■ **Exercise description**: The required answer is an exact copy of the records below, without pictures.

[Stored records]

----

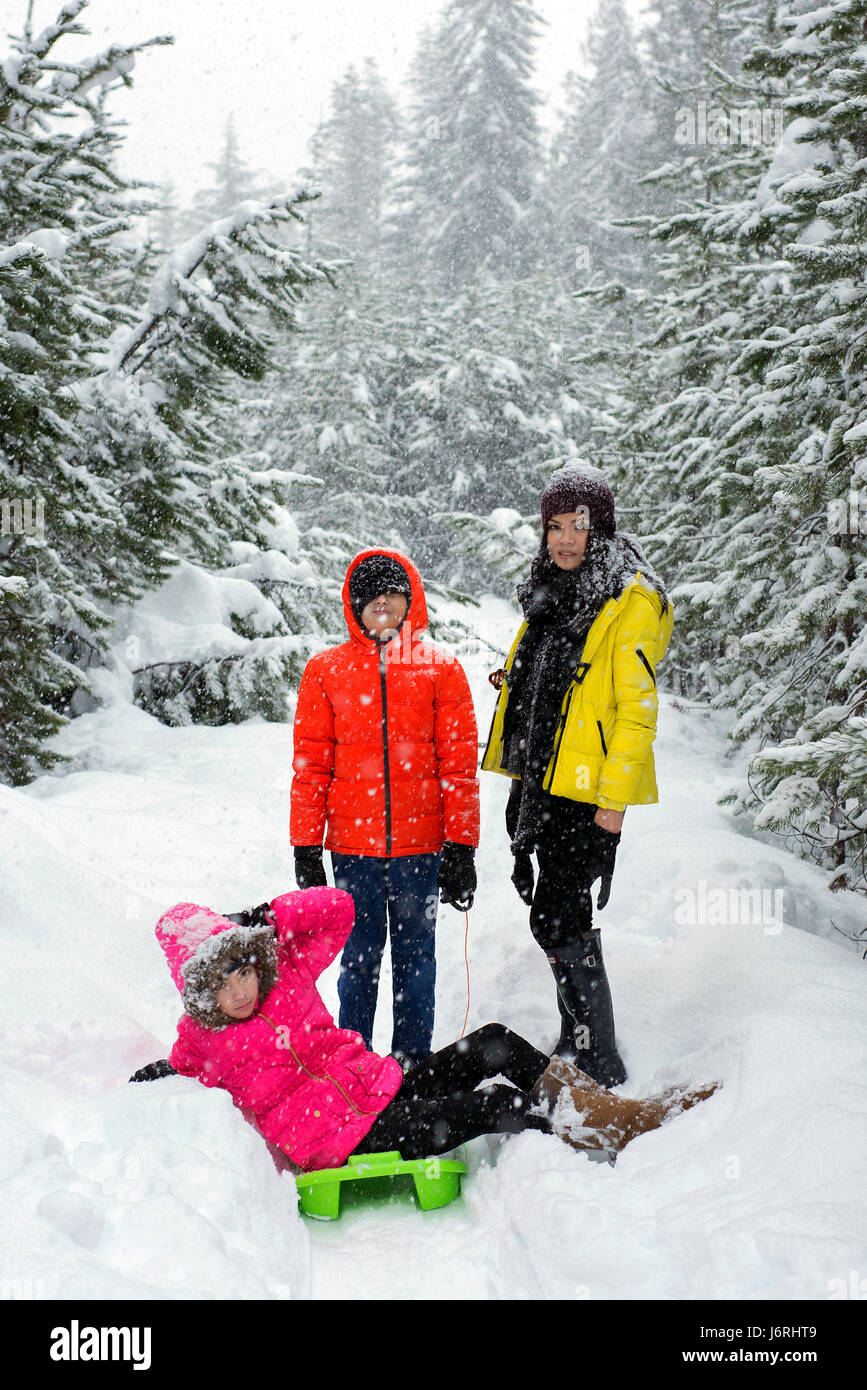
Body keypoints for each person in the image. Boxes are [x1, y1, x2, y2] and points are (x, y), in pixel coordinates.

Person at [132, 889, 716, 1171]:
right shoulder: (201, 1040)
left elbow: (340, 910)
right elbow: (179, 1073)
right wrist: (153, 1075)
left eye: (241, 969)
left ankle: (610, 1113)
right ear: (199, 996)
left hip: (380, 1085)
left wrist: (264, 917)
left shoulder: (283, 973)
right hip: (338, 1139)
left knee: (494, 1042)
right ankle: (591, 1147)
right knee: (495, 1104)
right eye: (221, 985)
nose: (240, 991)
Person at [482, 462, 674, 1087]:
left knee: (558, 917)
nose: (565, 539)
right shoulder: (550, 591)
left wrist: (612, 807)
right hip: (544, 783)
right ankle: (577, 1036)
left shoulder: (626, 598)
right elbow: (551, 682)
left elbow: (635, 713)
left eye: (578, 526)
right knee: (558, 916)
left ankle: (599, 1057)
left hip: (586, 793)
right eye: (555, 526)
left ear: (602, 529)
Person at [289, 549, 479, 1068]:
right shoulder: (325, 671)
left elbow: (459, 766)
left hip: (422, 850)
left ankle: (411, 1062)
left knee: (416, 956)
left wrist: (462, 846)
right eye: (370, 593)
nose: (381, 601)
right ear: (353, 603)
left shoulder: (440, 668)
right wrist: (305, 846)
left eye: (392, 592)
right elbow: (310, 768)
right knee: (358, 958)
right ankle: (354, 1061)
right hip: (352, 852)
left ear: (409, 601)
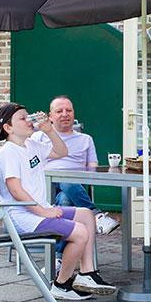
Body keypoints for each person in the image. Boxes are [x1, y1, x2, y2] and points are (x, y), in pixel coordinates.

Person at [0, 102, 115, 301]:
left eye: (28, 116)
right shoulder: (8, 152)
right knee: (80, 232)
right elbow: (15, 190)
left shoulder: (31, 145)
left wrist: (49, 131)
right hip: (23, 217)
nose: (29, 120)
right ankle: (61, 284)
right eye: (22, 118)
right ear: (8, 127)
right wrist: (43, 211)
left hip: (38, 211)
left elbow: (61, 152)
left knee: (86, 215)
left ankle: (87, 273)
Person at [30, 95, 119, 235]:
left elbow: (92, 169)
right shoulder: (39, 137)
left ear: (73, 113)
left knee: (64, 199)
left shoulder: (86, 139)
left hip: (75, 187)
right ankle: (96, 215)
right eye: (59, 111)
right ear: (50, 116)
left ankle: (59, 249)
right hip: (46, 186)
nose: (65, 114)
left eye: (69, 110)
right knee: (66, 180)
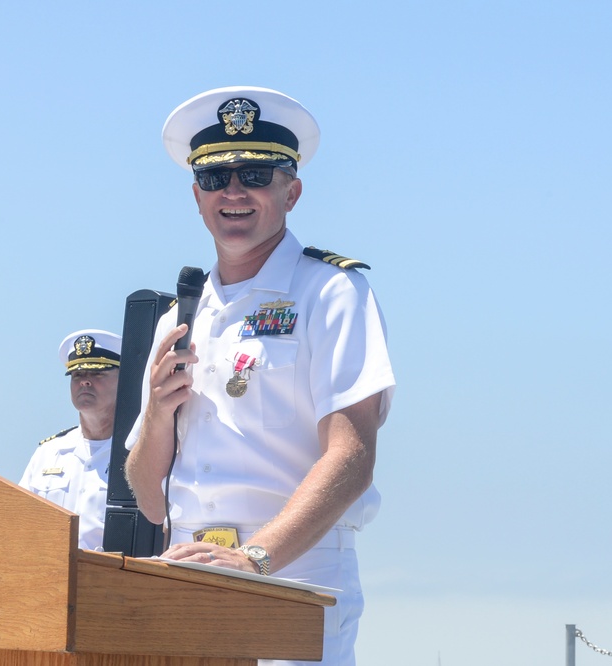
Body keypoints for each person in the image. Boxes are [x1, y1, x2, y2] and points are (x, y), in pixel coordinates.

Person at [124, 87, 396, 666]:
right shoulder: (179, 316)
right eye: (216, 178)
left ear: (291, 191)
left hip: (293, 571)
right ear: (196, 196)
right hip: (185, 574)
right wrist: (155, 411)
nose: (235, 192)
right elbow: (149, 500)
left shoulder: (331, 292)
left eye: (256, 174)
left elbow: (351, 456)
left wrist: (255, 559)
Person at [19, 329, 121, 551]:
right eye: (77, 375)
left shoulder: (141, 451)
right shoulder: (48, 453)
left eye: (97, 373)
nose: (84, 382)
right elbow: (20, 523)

----

■ **Task output**:
Body keypoints for each person in the image. Boxes are [x1, y1, x2, y2] and points are (x, y), in pixel coordinates.

Person at [132, 889, 716, 1171]:
right shoulder: (201, 1040)
left elbow: (340, 910)
right elbow: (179, 1073)
right wrist: (153, 1075)
left eye: (241, 969)
left ankle: (610, 1113)
right ear: (199, 996)
left hip: (380, 1085)
left wrist: (264, 917)
left shoulder: (283, 973)
right hip: (338, 1139)
left knee: (494, 1042)
right ankle: (591, 1147)
right knee: (495, 1104)
right eye: (221, 985)
nose: (240, 991)
Person at [482, 462, 674, 1087]:
left knee: (558, 917)
nose: (565, 539)
right shoulder: (550, 591)
left wrist: (612, 807)
right hip: (544, 783)
right ankle: (577, 1036)
left shoulder: (626, 598)
right elbow: (551, 682)
left elbow: (635, 713)
left eye: (578, 526)
right knee: (558, 916)
left ankle: (599, 1057)
left hip: (586, 793)
right eye: (555, 526)
left ear: (602, 529)
Person at [289, 549, 479, 1068]:
right shoulder: (325, 671)
left elbow: (459, 766)
left hip: (422, 850)
left ankle: (411, 1062)
left knee: (416, 956)
left wrist: (462, 846)
right eye: (370, 593)
nose: (381, 601)
right ear: (353, 603)
left shoulder: (440, 668)
right wrist: (305, 846)
left eye: (392, 592)
right elbow: (310, 768)
right knee: (358, 958)
right ankle: (354, 1061)
right hip: (352, 852)
left ear: (409, 601)
Body keypoints for each person in the image. Boxes are [x1, y1, x2, y2] and points are (x, y), in pixel coordinates.

Person at [0, 102, 115, 301]:
left eye: (28, 116)
right shoulder: (8, 152)
right knee: (80, 232)
right elbow: (15, 190)
left shoulder: (31, 145)
left wrist: (49, 131)
right hip: (23, 217)
nose: (29, 120)
right ankle: (61, 284)
right eye: (22, 118)
right ear: (8, 127)
right wrist: (43, 211)
left hip: (38, 211)
left elbow: (61, 152)
left knee: (86, 215)
left ankle: (87, 273)
Person at [30, 95, 119, 235]:
left elbow: (92, 169)
right shoulder: (39, 137)
left ear: (73, 113)
left knee: (64, 199)
left shoulder: (86, 139)
left hip: (75, 187)
right ankle: (96, 215)
right eye: (59, 111)
right ear: (50, 116)
left ankle: (59, 249)
right hip: (46, 186)
nose: (65, 114)
left eye: (69, 110)
right knee: (66, 180)
Body keypoints for each person in the image. Boxes are [x1, y1, x2, y2] and points are (x, y), in pixel coordinates.

Person at [124, 87, 396, 666]:
right shoulder: (179, 316)
right eye: (216, 178)
left ear: (291, 191)
left hip: (293, 571)
right ear: (196, 196)
right hip: (185, 574)
right wrist: (155, 411)
nose: (235, 192)
right elbow: (149, 500)
left shoulder: (331, 292)
left eye: (256, 174)
left elbow: (351, 456)
left wrist: (255, 559)
Person at [19, 329, 121, 551]:
right eye: (77, 375)
left shoulder: (141, 451)
right shoulder: (48, 453)
left eye: (97, 373)
nose: (84, 382)
right elbow: (20, 523)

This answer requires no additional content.